Брешко-Брешковский убежал с плевком:

– Мальчишки в коротеньких курточках! Нахалы из цирка! Маляры!

Оратор гремел:

– А мы, мастера современной живописи, открываем вам глаза на пришествие нового настоящего искусства. Этот бык символ нашего могущества, мы возьмем на рога этих всяких обывательских критиков, мы станем на лекциях и всюду громить мещанские вкусы и на деле докажем правоту левых течений в искусстве.

– Как ваша фамилия? – спрашивали рецензенты.

– Давид и Владимир Бурлюки, – отрекомендовался вспотевший художник.

Я схватил горячую руку агитатора и он повторил:

– Давид Бурлюк.
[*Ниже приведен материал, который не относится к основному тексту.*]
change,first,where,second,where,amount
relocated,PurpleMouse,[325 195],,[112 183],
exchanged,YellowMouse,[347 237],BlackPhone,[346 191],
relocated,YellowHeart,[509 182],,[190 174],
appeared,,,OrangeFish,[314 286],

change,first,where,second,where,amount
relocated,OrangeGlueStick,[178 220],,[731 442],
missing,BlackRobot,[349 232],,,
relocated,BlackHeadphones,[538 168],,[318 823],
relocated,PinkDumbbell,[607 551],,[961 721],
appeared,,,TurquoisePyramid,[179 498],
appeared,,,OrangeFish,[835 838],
К вашим услугам.

С этого момента мы слились в неразлучности.

Бурлюки сейчас же познакомили с Кульбиным, Якуловым, Лентуловым, Ольгой Розановой, Ларионовым, Гончаровой, Татлиным, Малевичем, Филоновым, Спандиковым.
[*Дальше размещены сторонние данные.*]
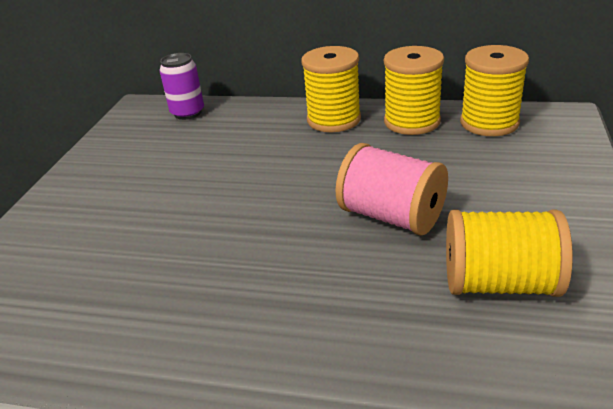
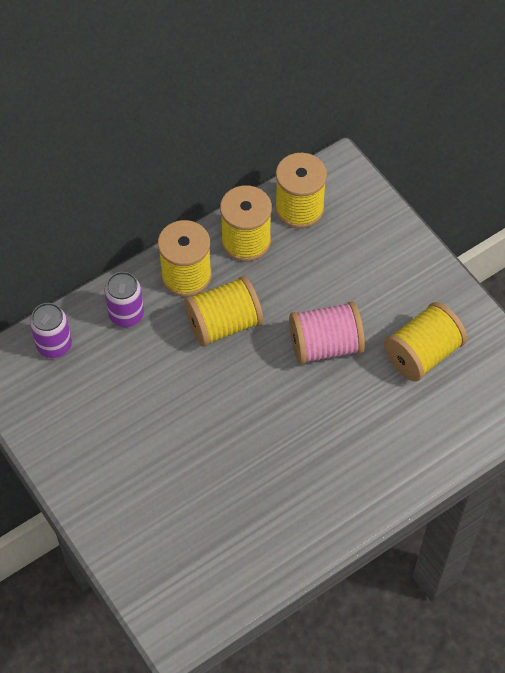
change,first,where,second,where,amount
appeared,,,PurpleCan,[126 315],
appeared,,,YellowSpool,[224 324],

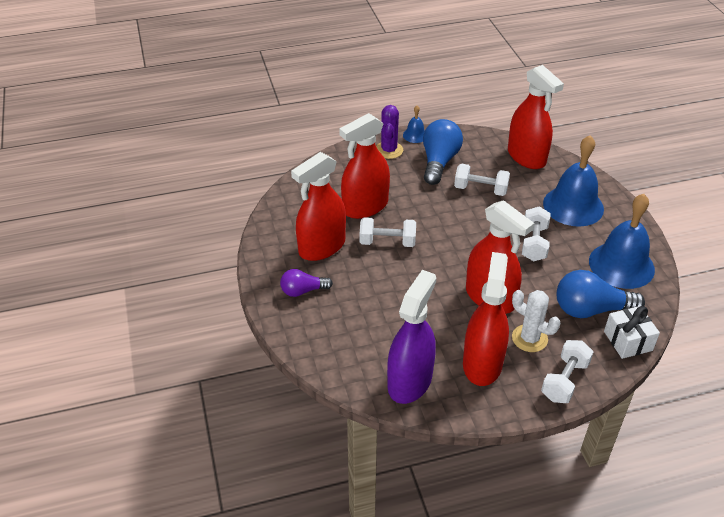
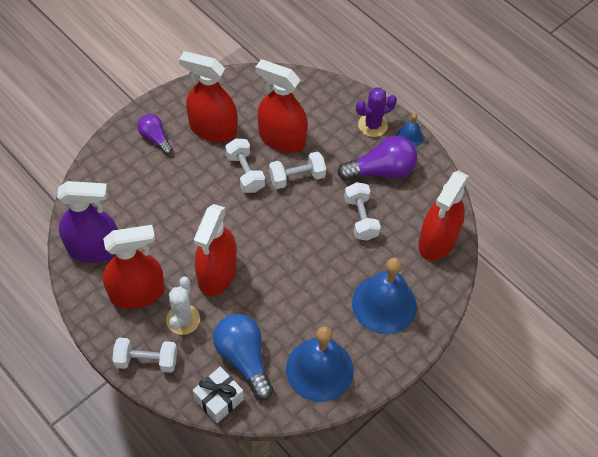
change,first,where,second,where,amount
colour,BlueLightBulb,[439 162],PurpleLightBulb,[381 170],
relocated,WhiteDumbbell,[534 243],,[297 177],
Все эти крепкие, здоровые, уверенные ребята мне так понравились замечательно, что будто в жизни я их только и искал.

И вот нашел, и расставаться не хочется: ведь то, о чем бурно говорил Бурлюк, да и весь он целиком стихийный, начиненный бурями протеста и натиском в будущее, убежденный в новаторстве, многознающий, современный человек культуры, – все это жило, существовало, действовало, говорило во мне.

На другой же день я был у Бурлюков, как ровно с ними родился и вырос.

Я читал свои стихи, а Давид – свои.

Я говорил свои мысли об искусстве будущего, а Давид продолжал так, будто мы строили железную дорогу в новой открытой стране, где люди не знали о достижениях сегодняшней культуры.

И в самом деле это было так.

«Бытие определяет сознание».

Мы превосходно видели и сознавали, что величайшая область русского искусства, несмотря на революцию 1905 года, оставалась не задетой ничуть новыми веяньями, освежающими ветрами из утр будущего.

Мы великолепно сразу поняли, что в этой широкой высококультурной области надо взять почин – вожжи в руки – и действовать организованно, объединив новых мастеров литературы, живописи, театра, музыки – в одно русло течения.